Foreign investors are selling European sovereign debt, (mostly German) politicians assert that stepping into that breach is ‘not the ECB’s job’ and the EC will put forward possible scenarios for the creation of a Euro Bond in a discussion paper later this week. I doubt that assurances of future austerity alone, can help restore private sector confidence in individual Euro zone governments’ debt without first seeing a devastating overshoot in yields. The week is starting quietly in FX markets, the focus will once again be on bond yields and spreads, and the risk must be that yields don’t fall. There are bill auction sin the Netherlands, France and Slovakia due today but this week’s only longer-dated fixed-rate bond auction is from Germany.

The US budget ‘supercommittee’ appears to be in deadlock. ‘Reality is starting to overtake hope’ said the co-chairman of the committee. US debt and budget negotiations tend to go to the wire, but any hope that fiscal policy will be additive to growth in 2012 is surely fading.

Spain’s new government is off n search of that legendary policy mix – growth-boosting austerity and the risk is that the political bias of the government makes no short-term difference. Still, the pundit response is positive and the FX markets is either ignoring Mr Rajoy or welcoming him with the euro holding above USD 1.35…
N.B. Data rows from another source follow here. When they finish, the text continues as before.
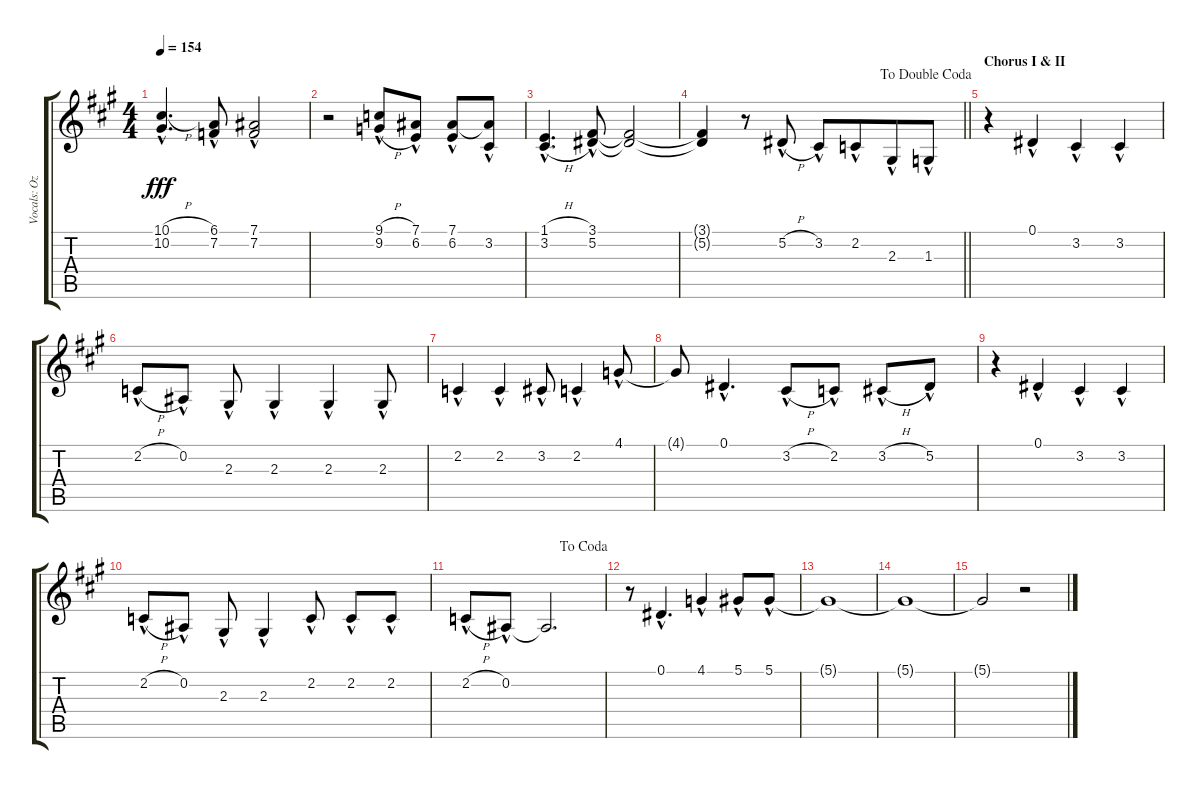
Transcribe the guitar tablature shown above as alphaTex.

\track ("Vocals: Ozzy" "Vocals: Oz") {instrument lead2sawtooth}
\staff {score tabs}
\tuning (Eb4 Bb3 Gb3 Db3 Ab2 Eb2) {hide}
\ts (4 4)
\tempo 154
\clef g2
\ks a
(10.1{h hac} 10.2{hac}).4{d dy fff} (6.1{hac} 7.2{hac}).8 (7.1{hac} 7.2{hac}).2 |
r.2 (9.1{h hac} 9.2{h hac}).8 (7.1{hac} 6.2{hac}).8 (7.1{hac} 6.2{hac}).8 (7.1{t} 3.2{hac}).8 |
(1.1{h hac} 3.2{h hac}).4{d} (3.1{hac} 5.2{hac}).8 (3.1{t} 5.2{t}).2 |
\jump dadoublecoda
\barLineRight lightlight
(3.1{t} 5.2{t}).4 r.8 5.2{h hac}.8 3.2{hac}.8 2.2{hac}.8{beam merge} 2.3{hac}.8 1.3{hac}.8 |
\section ("" "Chorus I & II")
r.4 0.1{hac}.4 3.2{hac}.4 3.2{hac}.4 |
2.2{h hac}.8 0.2{hac}.8 2.3{hac}.8 2.3{hac}.4 2.3{hac}.4 2.3{hac}.8 |
2.2{hac}.4 2.2{hac}.4 3.2{hac}.8 2.2{hac}.4 4.1{hac}.8 |
4.1{t}.8 0.1{hac}.4{d} 3.2{h hac}.8 2.2{hac}.8 3.2{h hac}.8 5.2{hac}.8 |
r.4 0.1{hac}.4 3.2{hac}.4 3.2{hac}.4 |
2.2{h hac}.8 0.2{hac}.8 2.3{hac}.8 2.3{hac}.4 2.2{hac}.8 2.2{hac}.8 2.2{hac}.8 |
\jump dacoda
2.2{h hac}.8 0.2{hac}.8 0.2{t}.2{d} |
r.8 0.1{hac}.4{d} 4.1{hac}.4 5.1{hac}.8 5.1{hac}.8 |
5.1{t}.1 |
5.1{t}.1 |
5.1{t}.2 r.2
Flash PMIs will dribble out from mid-week onwards and could re-focus attention on growth. We’ve got a clear pattern of ‘better’ US growth and ‘poor’ Euro zone growth, but some uncertainty and a lot of trepidation about what is happening in Asia. Today we just get Euro zone current account, US existing home sales and Chicago Fed index data.

CFTC IMM positioning data (see chart) shows that positions are not extreme, but the market is re-loading with long dollar positions hardly surprising but leaving us with a ‘risk-off, euro-short’ FX market. That feels like the right position to have so the fight between news and positions will continue. We are short EUR/GBP, CHF/JPY and AUD/JPY, and long GBP/CHF.